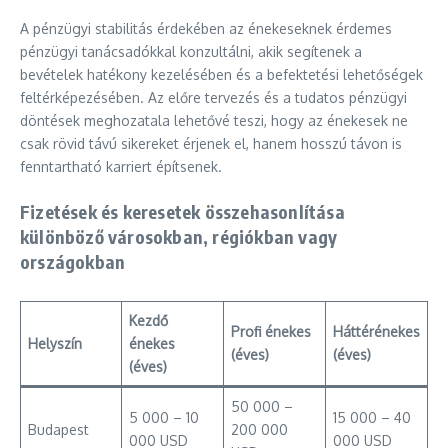
A pénzügyi stabilitás érdekében az énekeseknek érdemes
pénzügyi tanácsadókkal konzultálni, akik segítenek a
bevételek hatékony kezelésében és a befektetési lehetőségek
feltérképezésében. Az előre tervezés és a tudatos pénzügyi
döntések meghozatala lehetővé teszi, hogy az énekesek ne
csak rövid távú sikereket érjenek el, hanem hosszú távon is
fenntartható karriert építsenek.
Fizetések és keresetek összehasonlítása
különböző városokban, régiókban vagy
országokban
Kezdő
Profi énekes
Háttérénekes
Helyszín
énekes
(éves)
(éves)
(éves)
50 000 –
5 000 – 10
15 000 – 40
Budapest
200 000
000 USD
000 USD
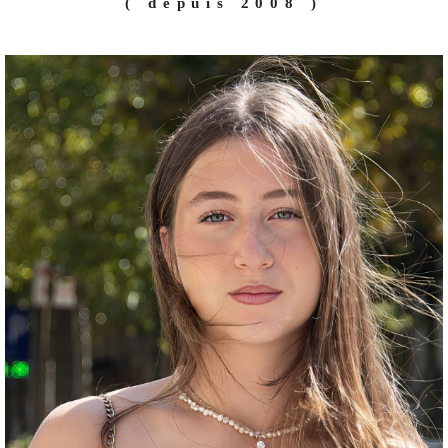
( depuis 2008 )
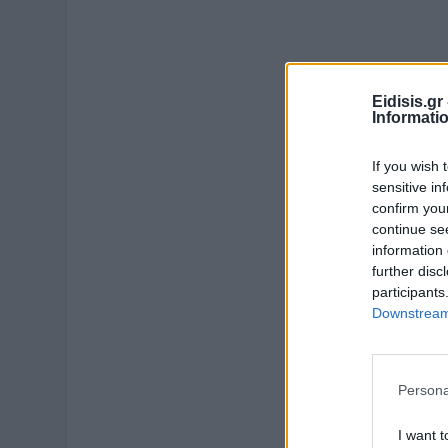
Eidisis.g
Informati
If you wish 
sensitive in
confirm you
continue se
information 
further disc
participants
Downstream 
Persona
I want t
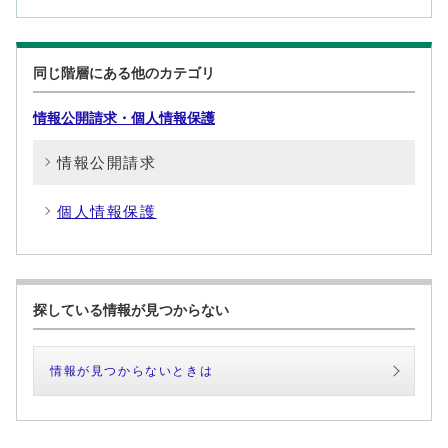
同じ階層にある他のカテゴリ
情報公開請求・個人情報保護
情報公開請求
個人情報保護
探している情報が見つからない
情報が見つからないときは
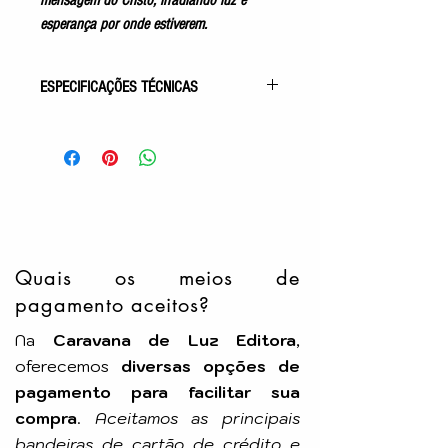
mensagem do Cristo, irradiando luz e
esperança por onde estiverem.
ESPECIFICAÇÕES TÉCNICAS
Gênero: Mensagens
Acabamento: Capa Comum
Autor: Divaldo P. Franco
Pelo Espírito de: Bezerra de Menezes
Idioma: Português
Número de Páginas: 168p
Tamanho: 15x22cm
Editora: LEAL
Quais os meios de
pagamento aceitos?
Na
Caravana de Luz Editora
,
oferecemos
diversas opções de
pagamento para facilitar sua
compra
.
Aceitamos as principais
bandeiras de cartão de crédito e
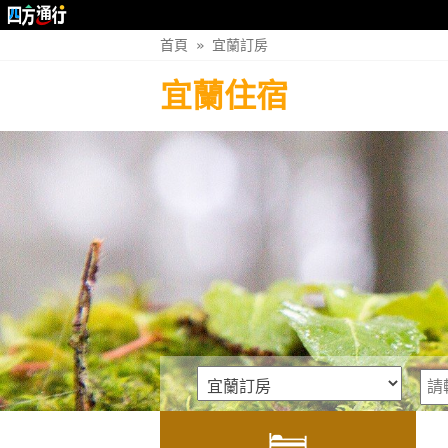
首頁
»
宜蘭訂房
宜蘭住宿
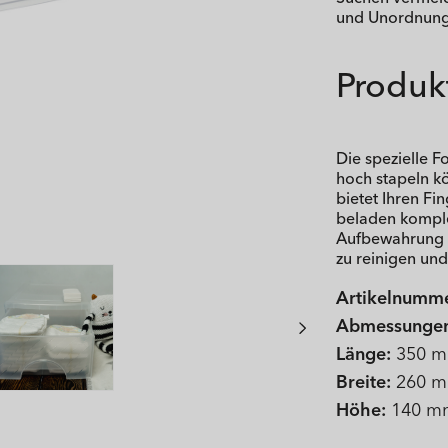
und Unordnung 
Produkt
Die spezielle 
hoch stapeln kö
bietet Ihren Fi
beladen komplet
Aufbewahrung vo
zu reinigen und
Artikelnumme
Abmessunge
Länge:
350 
Breite:
260 
Höhe:
140 m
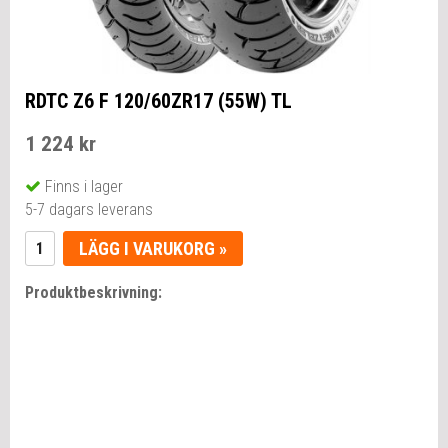
RDTC Z6 F 120/60ZR17 (55W) TL
1 224 kr
Finns i lager
5-7 dagars leverans
LÄGG I VARUKORG »
Produktbeskrivning:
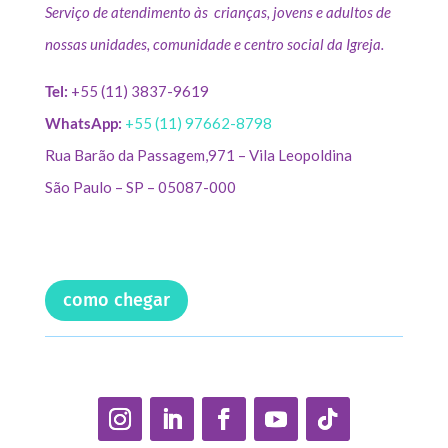
Serviço de atendimento às crianças, jovens e adultos de
nossas unidades, comunidade e centro social da Igreja.
Tel:
+55 (11) 3837-9619
WhatsApp:
+55 (11) 97662-8798
Rua Barão da Passagem,971 – Vila Leopoldina
São Paulo – SP – 05087-000
como chegar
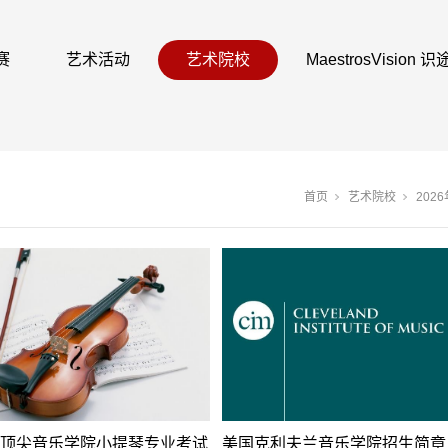
赛
艺术活动
艺术院校
MaestrosVision
首页
艺术院校
202
顶尖音乐学院小提琴专业考试
美国克利夫兰音乐学院招生简章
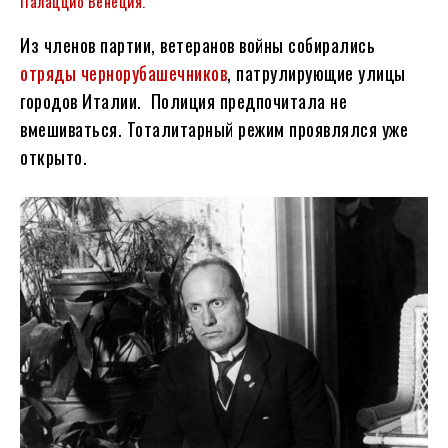
Палаццио Венеция.
Из членов партии, ветеранов войны собирались
отряды чернорубашечников
, патрулирующие улицы
городов Италии. Полиция предпочитала не
вмешиваться. Тоталитарный режим проявлялся уже
открыто.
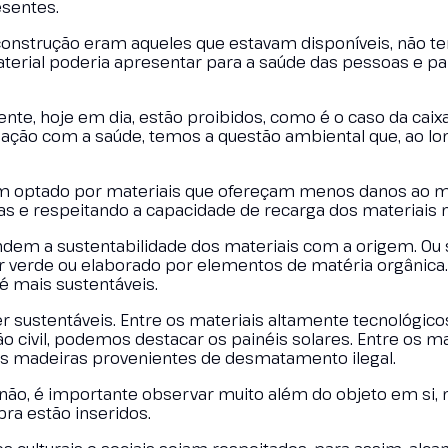
esentes.
construção eram aqueles que estavam disponíveis, não t
erial poderia apresentar para a saúde das pessoas e pa
ente, hoje em dia, estão proibidos, como é o caso da caix
ação com a saúde, temos a questão ambiental que, ao lo
 tem optado por materiais que ofereçam menos danos ao 
s e respeitando a capacidade de recarga dos materiais n
ndem a sustentabilidade dos materiais com a origem. Ou 
er verde ou elaborado por elementos de matéria orgânica
é mais sustentáveis.
r sustentáveis. Entre os materiais altamente tecnológico
o civil, podemos destacar os painéis solares. Entre os ma
 as madeiras provenientes de desmatamento ilegal.
u não, é importante observar muito além do objeto em si,
bra estão inseridos.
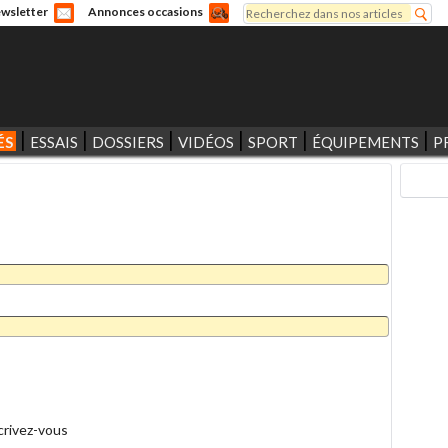
Rechercher
wsletter
Annonces occasions
Formulaire de recherche
ÉS
ESSAIS
DOSSIERS
VIDÉOS
SPORT
ÉQUIPEMENTS
P
crivez-vous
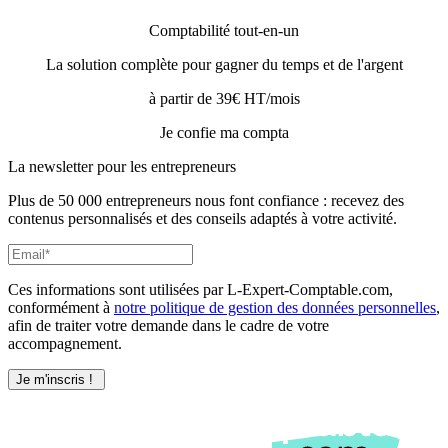
Comptabilité tout-en-un
La solution complète pour gagner du temps et de l'argent
à partir de 39€ HT/mois
Je confie ma compta
La newsletter pour les
entrepreneurs
Plus de 50 000 entrepreneurs nous font confiance : recevez des
contenus personnalisés et des conseils adaptés à votre activité.
Ces informations sont utilisées par L-Expert-Comptable.com,
conformément à
notre politique de gestion des données personnelles
,
afin de traiter votre demande dans le cadre de votre
accompagnement.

# # # # # # #

*JOB*
Rewrite the data as a numbered list, starting with the line that contains "Serviço de atendimento" and going on through the line that contains "crivez-vous", with both of those lines included. Leave out blank lines and the pictures.

*WRITTEN SOLUTION*
1. Serviço de atendimento às crianças, jovens e adultos de
2. nossas unidades, comunidade e centro social da Igreja.
3. Tel:
4. +55 (11) 3837-9619
5. WhatsApp:
6. +55 (11) 97662-8798
7. Rua Barão da Passagem,971 – Vila Leopoldina
8. São Paulo – SP – 05087-000
9. como chegar
10. 赛
11. 艺术活动
12. 艺术院校
13. MaestrosVision
14. 首页
15. 艺术院校
16. 202
17. 顶尖音乐学院小提琴专业考试
18. 美国克利夫兰音乐学院招生简章
19. Палаццио Венеция.
20. Из членов партии, ветеранов войны собирались
21. отряды чернорубашечников
22. , патрулирующие улицы
23. городов Италии. Полиция предпочитала не
24. вмешиваться. Тоталитарный режим проявлялся уже
25. открыто.
26. esentes.
27. construção eram aqueles que estavam disponíveis, não t
28. erial poderia apresentar para a saúde das pessoas e pa
29. ente, hoje em dia, estão proibidos, como é o caso da caix
30. ação com a saúde, temos a questão ambiental que, ao lo
31.  tem optado por materiais que ofereçam menos danos ao 
32. s e respeitando a capacidade de recarga dos materiais n
33. ndem a sustentabilidade dos materiais com a origem. Ou 
34. er verde ou elaborado por elementos de matéria orgânica
35. é mais sustentáveis.
36. r sustentáveis. Entre os materiais altamente tecnológico
37. o civil, podemos destacar os painéis solares. Entre os ma
38.  as madeiras provenientes de desmatamento ilegal.
39. u não, é importante observar muito além do objeto em si,
40. bra estão inseridos.
41. Rechercher
42. wsletter
43. Annonces occasions
44. Formulaire de recherche
45. ÉS
46. ESSAIS
47. DOSSIERS
48. VIDÉOS
49. SPORT
50. ÉQUIPEMENTS
51. P
52. crivez-vous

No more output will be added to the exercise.